What to produce
Please set down word for word every line from the one holding "[762,397,977,409] Creacion, Modificacion, Eliminacion" to the end of the data below, both included.

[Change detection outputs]
################
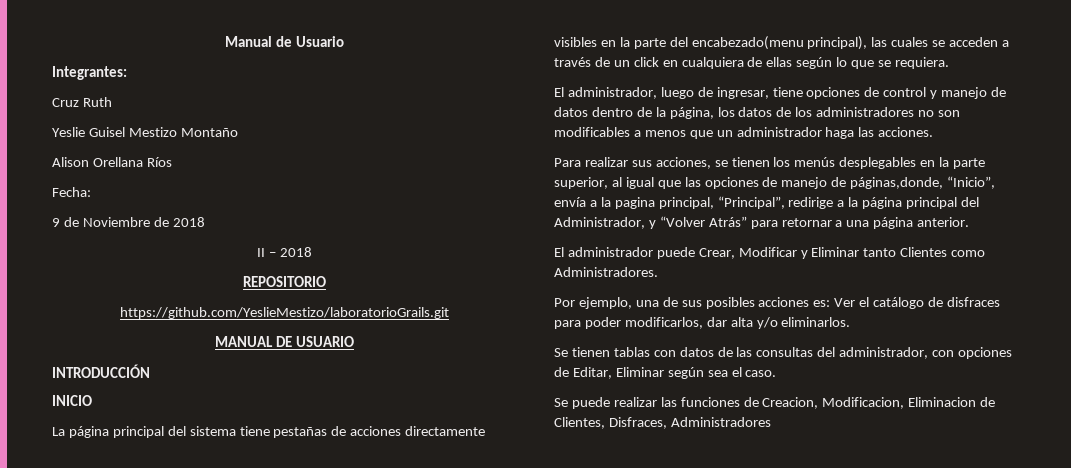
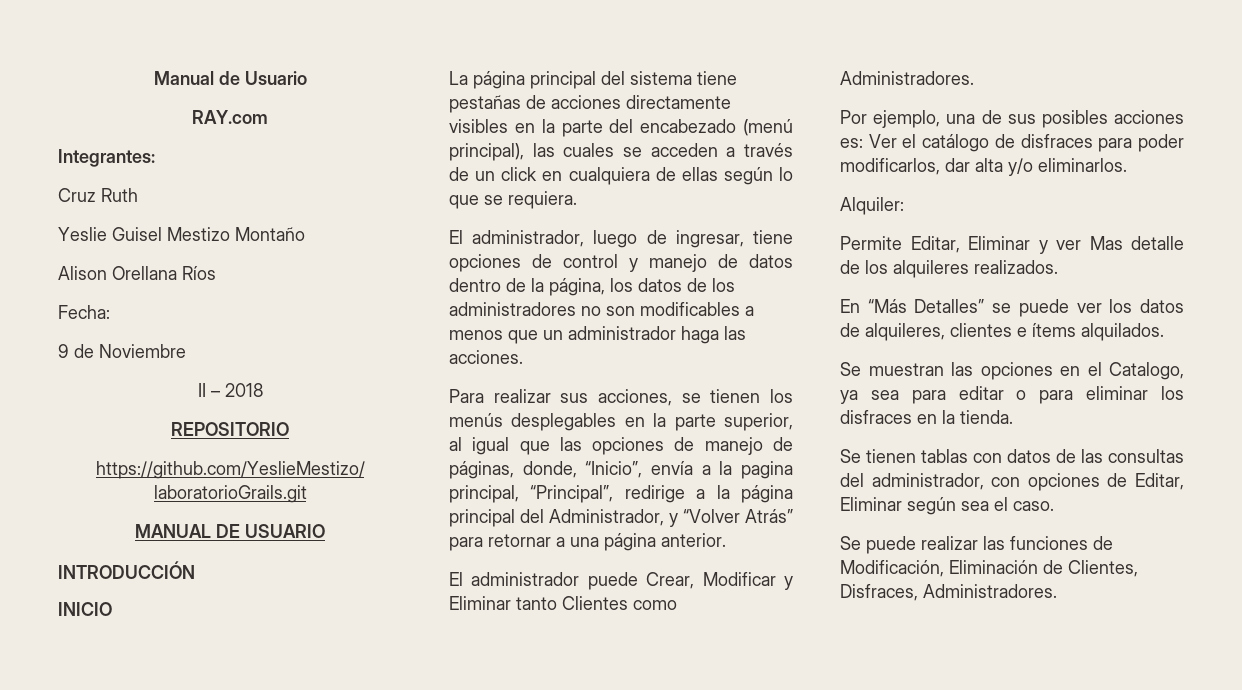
(344, 41) none -> [192,110,268,124] // RAY.com
[153,217,205,227] de 2018 -> (186, 351) none
[691,36,804,50] encabezado(menu -> [640,119,793,136] encabezado (menú
[850,177,944,189] páginas,donde, -> [449,461,577,479] páginas, donde,
(851, 322) none -> [840,197,904,215] [840,236,1184,254] [840,260,1058,278] [840,299,1184,317] [840,323,1164,341] [840,362,1184,380] [840,386,1184,404] [840,410,1013,424] // Alquiler: // Permite Editar, Eliminar y ver Mas detalle de los alquileres realizados. // En “Más Detalles” se puede ver los datos de alquileres, clientes e ítems alquilados. // Se muestran las opciones en el Catalogo, ya sea para editar o para eliminar los disfraces en la tienda.
[762,397,977,409] Creacion, Modificacion, Eliminacion -> [840,560,1038,577] Modificación, Eliminación
[670,417,771,427] Administradores -> [923,584,1057,598] Administradores.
################
Final answer
[762,397,977,409] Creacion, Modificacion, Eliminacion -> [840,560,1038,577] Modificación, Eliminación
[670,417,771,427] Administradores -> [923,584,1057,598] Administradores.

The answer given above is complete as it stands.